The total budget for the new Fort Fairfield land port of entry is estimated to cost $35 million to $45 million. Construction is scheduled to begin in the summer of 2026 and be mostly finished by May 2028. The port faces Carlingford in New Brunswick, Canada.
“Upgrades will include the latest technologies and equipment to facilitate enhanced traffic management and inspection,” GSA stated Oct. 4. “This project will improve economic, cultural and familial connections. The people who live along the border depend on this deep, cross-border community engagement, often crossing through the port daily for jobs and mutual aid.”
Total project costs for the Limestone port of entry (opposite Grand-Sault in New Brunswick) are lower: $15 million to $25 million. GSA on Oct. 2 awarded a similar contract to Jacobs Solutions for $3.15 million.
“The Limestone project will provide new construction to supplement the existing port with a new state-of-the-art and expanded facility,” GSA announced. The agency lists December as the deadline to issue a design build award, with construction to start in June 2025 with substantial completion two years later.
When finished, the port will be fully modernized with a new administration building, new pedestrian processing lanes, new primary building, new passenger vehicle lanes and new commercial vehicle inspection area.
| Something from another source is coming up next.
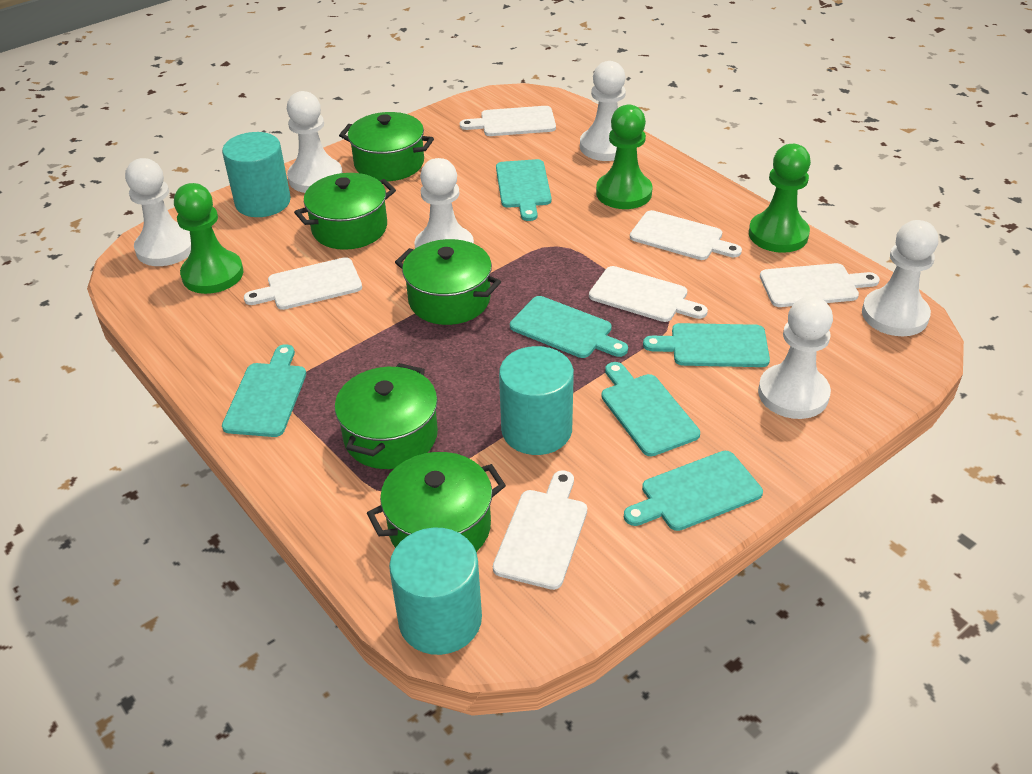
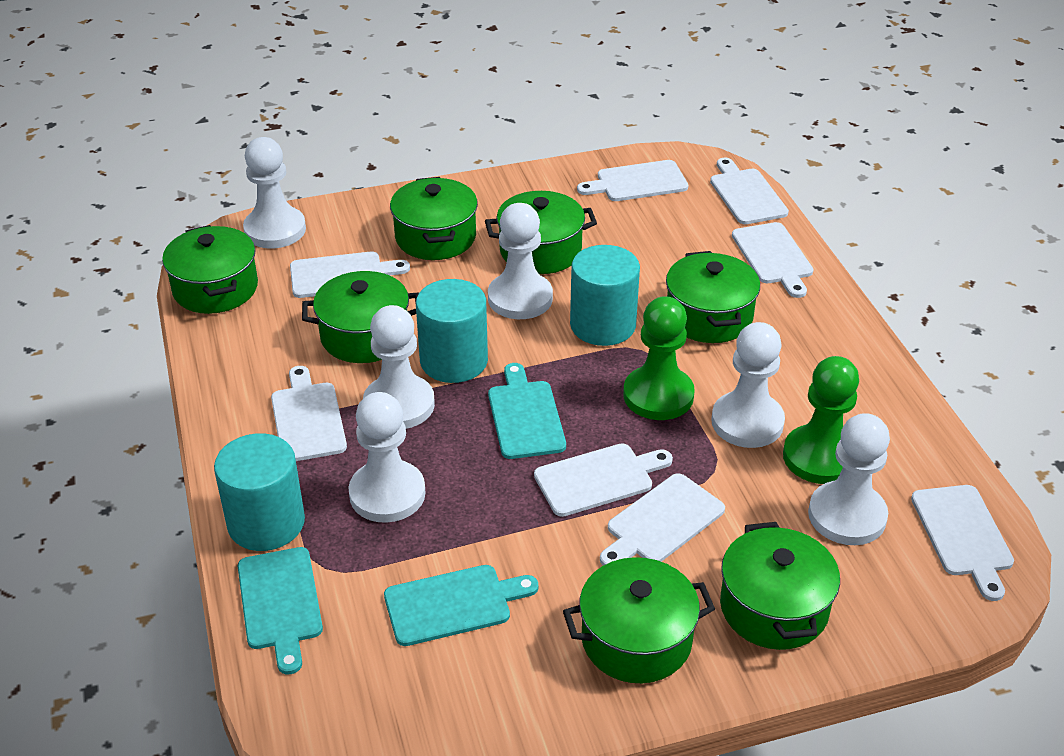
green pawn: [174,183,244,294] [596,104,653,209] [749,144,811,253] = 3 -> [623,296,695,420] [783,356,859,484] = 2
green pot: [294,173,396,250] [335,363,438,469] [339,112,434,181] [367,452,506,552] [395,239,501,325] = 5 -> [162,225,258,314] [302,271,419,363] [390,177,478,260] [485,191,597,274] [563,557,715,683] [666,251,760,343] [720,522,840,650] = 7
turquoise cutting board: [222,344,306,437] [496,159,551,221] [510,296,628,358] [601,362,700,456] [624,451,763,531] [643,323,770,367] = 6 -> [238,547,323,675] [384,565,539,646] [488,363,566,459] = 3
white cutting board: [244,257,362,310] [460,106,556,136] [493,470,587,590] [589,266,708,322] [630,210,742,260] [760,263,880,307] = 6 -> [271,366,347,461] [290,251,410,298] [534,443,673,517] [577,160,688,201] [600,473,725,566] [710,158,789,224] [732,222,814,298] [911,485,1014,601] = 8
The new facility is expected to have better traffic flows and border security with lower wait times for travelers.
In January, GSA awarded a $505,000 contract to start environmental National Environmental Protection Act services to prepare for construction at Limestone, Fort Fairfield, Calais Ferry Point and Coburn Gore land ports of entry.
“The ports of entry along the Maine border are more than just a secure, welcoming gateway to our country,” Glenn Rotondo, GSA’s Region 1 public buildings service commissioner and then-acting regional administrator, said Jan. 9. “They are intrinsic to the fabric of life and community along the New England border with Canada. We are excited for the opportunity to begin the process to improve these facilities, and the economic prospects this project will bring to the region.”